Huli is a traditional Havyaka dish from the famed Mangalore-Udupi region, made from lentils, cooked often with vegetables, roasted spices and ground liberally with coconut and tamarind, balancing off the tang with a hint of jaggery. It’s the balance of spices, coconut and tamarind that make up a good huli, an art that takes years to master. While there are several names (also called Kodhel) and different versions of it, this particular version of huli tastes so close to the traditional one I've grown up eating, that my dad, an avid huli lover and a good cook by himself, believed that I went through the laborious task of roasting and grinding all the spices, while mum and I chuckle on sheepishly. Devoid of all that hassle, hence quicker and easier too, it’s flavoursome and delicious served fresh with steaming hot rice.

Vegetable Huli


Mum’s Cheat Vegetable Huli

Recipe adapted by mum

INGREDIENTS

1 cup mixed vegetables (raw bananas, brinjals, pumpkin, mangalore cucumber)
½ cup split pigeon peas / tuvar dal ( togari bele as in kannada)
1 tsp. turmeric powder
Salt to taste

For the Huli arpa, grind to paste:

½ cup grated fresh coconut
½ cup tamarind pulp / lime sized tamarind ball
3 tbsp. sāmbhar powder (preferably Karnataka styled)
1 tbsp. jaggery

To temper:

1 tsp. mustard seeds
2-3 whole red chillies
1 tsp. asafoetida
1 sprig of curry leaves
1 tsp. coconut oil

DIRECTIONS

Wash thoroughly and pressure cook the split pigeon peas / togari bele along with turmeric and 2 cups of water on 4-5 whistles. For 1 measure of the dal I use approximately 3 measures of water. In a separate pan, cook the vegetables with 1 cup of water and salt to taste till they are cooked and just tender. While the vegetables are getting cooked and the pressure cooker is cooling down, prepare the masala paste (called as huli arpa in kannada) by grinding fresh grated coconut with tamarind pulp (lime sized tamarind kernel cleaned and soaked in ½ cup warm water for 10-15 minutes), sāmbhar powder and jaggery, adding water little by little, if required, till its smooth and comes to chutney consistency.

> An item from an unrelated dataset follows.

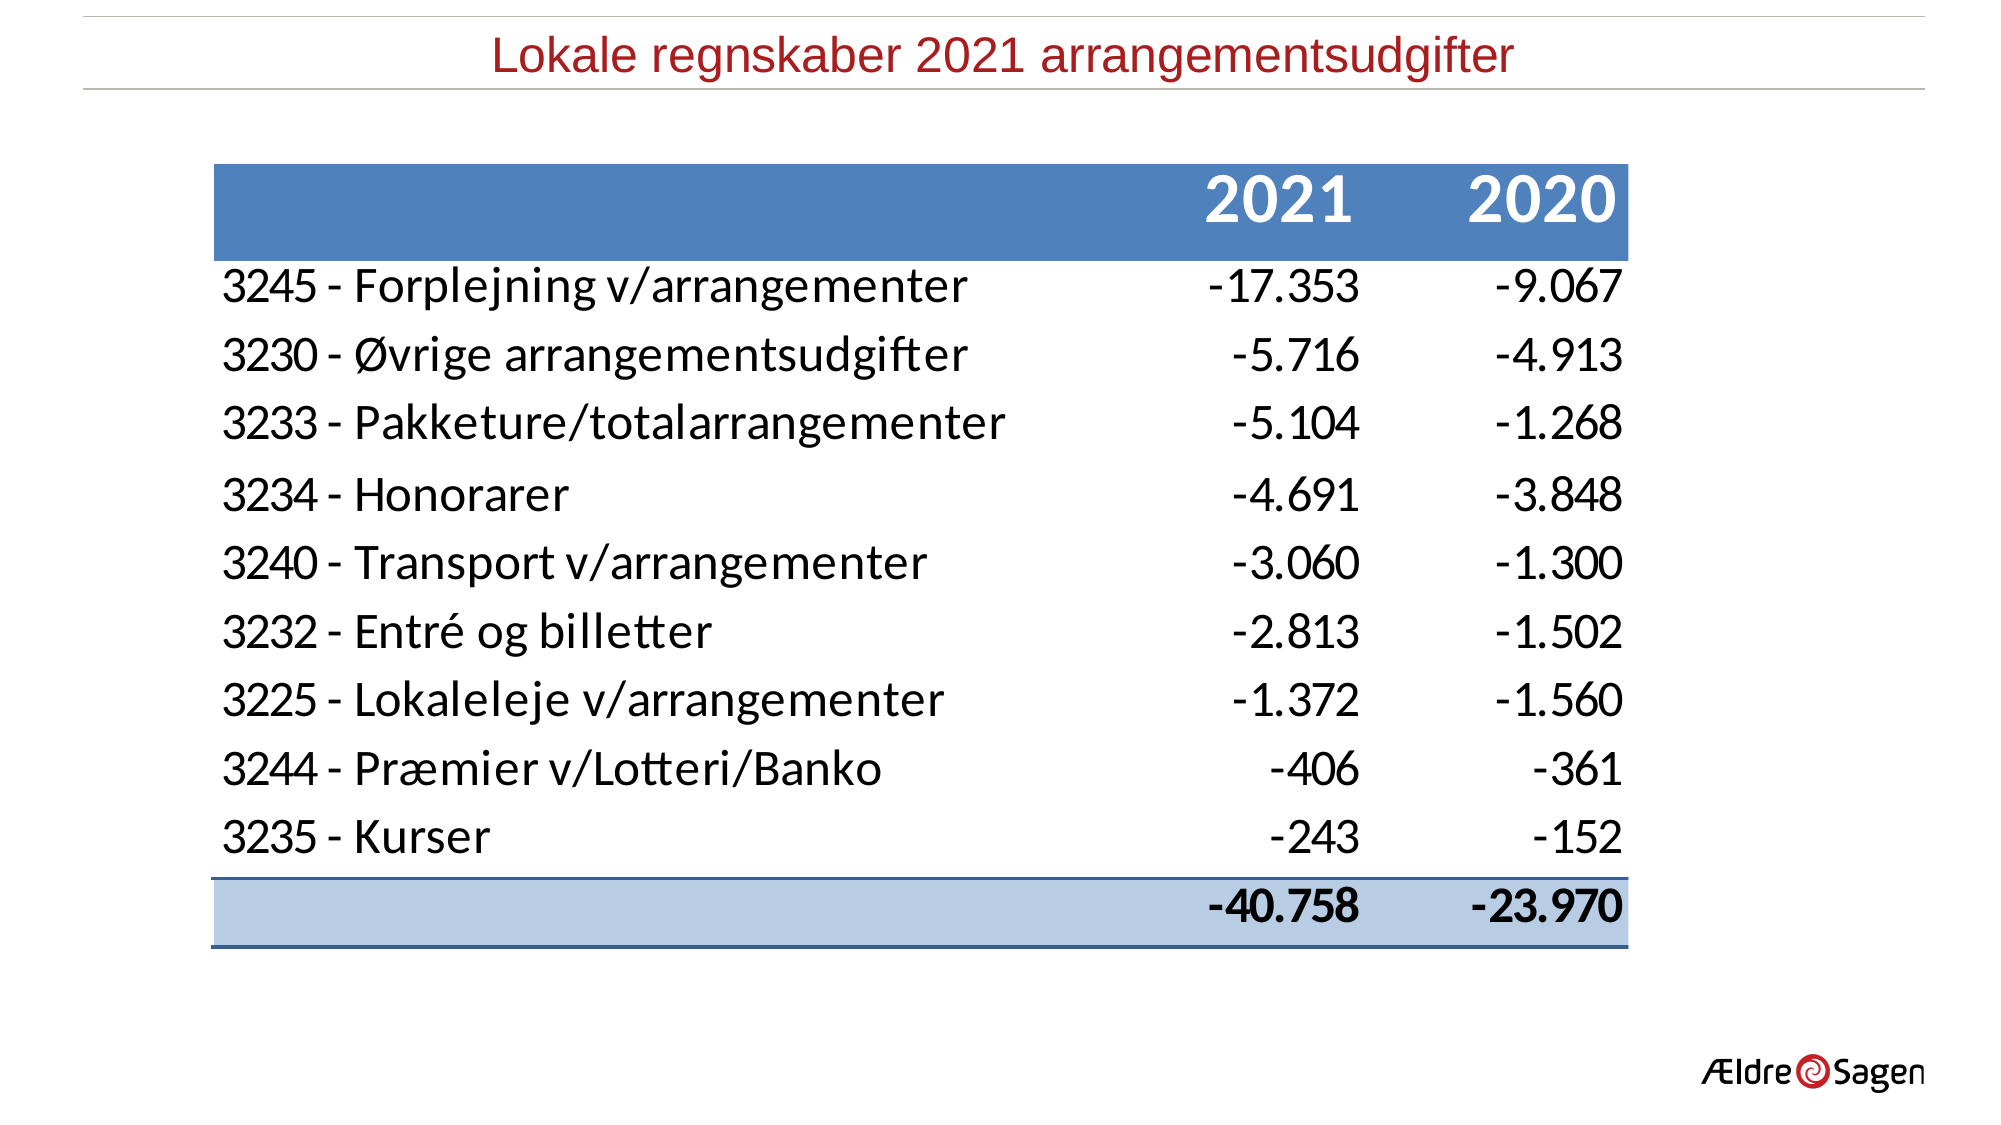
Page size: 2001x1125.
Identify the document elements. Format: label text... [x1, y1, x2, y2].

text_box [79, 123, 1922, 1036]
text_box Lokale regnskaber 2021 arrangementsudgifter [82, 14, 1925, 92]
picture [210, 161, 1632, 953]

Using a wooden ladle, mash the cooked split pigeon peas / togari bele to a paste. To this add the ground masala paste / huli arpa along with vegetables, and their broth and bring it to a rolling boil. Add sufficient water to bring it to a consistency of your preference. Adjust salt to taste.

Temper by heating some oil in a small wok. As it heats up, add mustard seeds, followed by whole red chillies, torn curry leaves and asafoetida / hing. Fry for a minute, turn off the flame and quickly add it to the prepare huli while hot. Serve hot with steamed rice.

Notes:

Tempering with coconut oil is optional, but highly recommended as it gives an authentic and traditional taste to this dish. You may use vegetable oil instead of coconut oil. Alternatively, use clarified butter / ghee for a richer taste.

I’ve used mixed vegetables here. However you may use these vegetables individually. Traditionally, for weddings and festive meals, Mangalore cucumber is the most common vegetable used in this kind of kai huli.

Vegetables that go well with huli are raw bananas, brinjals, pumpkin, mangalore cucumber, yam, bottle gourd.

The color of this dish hugely depends on the kind of chillies being used in the sāmbhar powder. Typically, byaadgi chillies will give you deep reddish brown hints while guntur chillies render more spice and less colour.

While we call this as huli in Havyaka cuisine, it is also popular by the name of kodhel in some of the sects/communities of coastal Karnataka, especially among the Tulu speaking Brahmins.